Дело было совсем плохо, когда деревья вдруг расступились и прямо впереди возникла раздвоенная вершина горы, и впрямь очень похожая на тупой зуб мудрости.
Но до вершины было так же далеко, как и с утра. Мало того, она словно стала еще выше. И Марджери с тоской подумала, что при таких скоростях они до февраля добраться не успеют до этой вершины, не говоря уж о том, чтобы золотого жука найти.
И тут Инид, склонив голову набок, прислушалась, завопила: «Вода!» и, продолжая вопить, стала продираться и прорубаться сквозь подлесок с такой скоростью и отчаянием, что Марджери с трудом за ней поспевала, стараясь дополнительно расчистить тропу.

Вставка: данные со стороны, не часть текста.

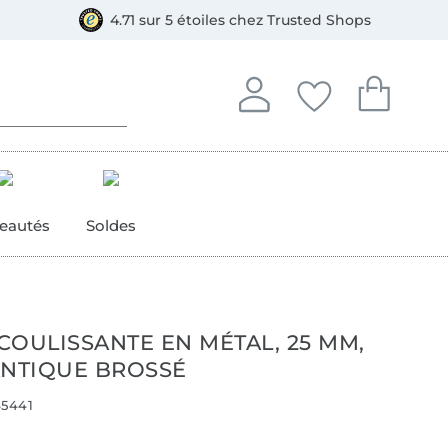
e
ment, Bancontact
4.71 sur 5 étoiles chez Trusted Shops
Se connecter à votre compt
Vous avez enregistré
Vous avez enr
Se connecter
Mes favoris
Mon pan
eautés
Soldes
COULISSANTE EN MÉTAL, 25 MM,
ANTIQUE BROSSÉ
5441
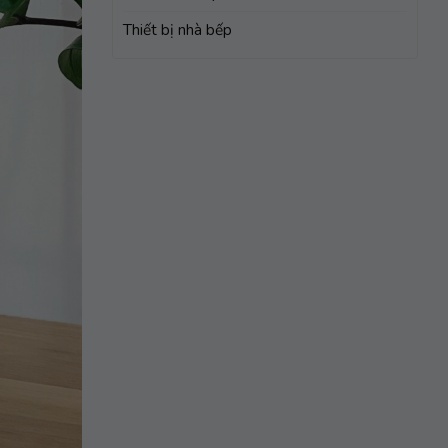
Thiết bị nhà bếp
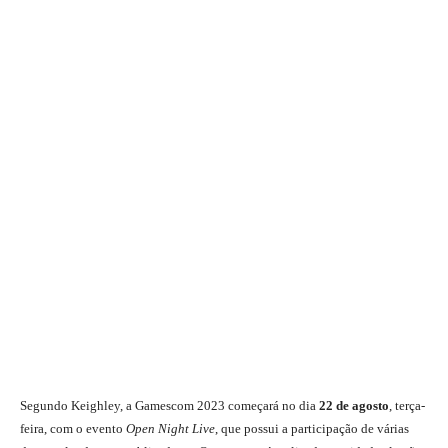
Segundo Keighley, a Gamescom 2023 começará no dia
22 de agosto
, terça-
feira, com o evento
Open Night Live
, que possui a participação de várias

Инид оказалась права. Воду Марджери услышала раньше, чем увидела. Собственно, услышала она некое шипение – так шипит масло на сковородке, – а потом примчалась Инид и в припадке безумного восторга потащила ее за собой и с размаху усадила на какой-то валун (Марджери при этом показалось, что ее бедренный сустав раскололся пополам). И с этого валуна Марджери увидела озеро. Деревья вокруг него расступились, и солнечный свет играл на поверхности синей воды, такой прозрачной, что видно было дно. Вода лилась в озеро с голой отвесной скалы, и над извилистыми струями водопада висело целое облако мелких брызг, в которых играли маленькие радуги. Женщины стали осторожно спускаться вниз, хотя вскоре Инид осточертела осторожность, и остаток пути она проделала на собственной заднице. Наконец они подобрались к воде и, опустившись на колени, стали черпать ее руками, сложенными ковшиком. На воде плясали солнечные зайчики. Она была очень холодная, с привкусом камня; Марджери, пожалуй, никогда не доводилось пробовать такого холодного питья. А Инид, утолив жажду, сорвала с себя бейсболку и одежду и, прежде чем Марджери успела возразить, уже плескалась голышом на мелководье, взвизгивая, хохоча и издавая победоносные кличи, словно только что вынырнула из прерий американского Дикого Запада. Там, где ее тело обычно было прикрыто одеждой, хотя бы купальником, кожа у нее была очень белой, и груди были очень белые, полные, пронизанные голубыми венами, а между ногами выразительно темнел треугольник. И она, похоже, изрядно прибавила в весе.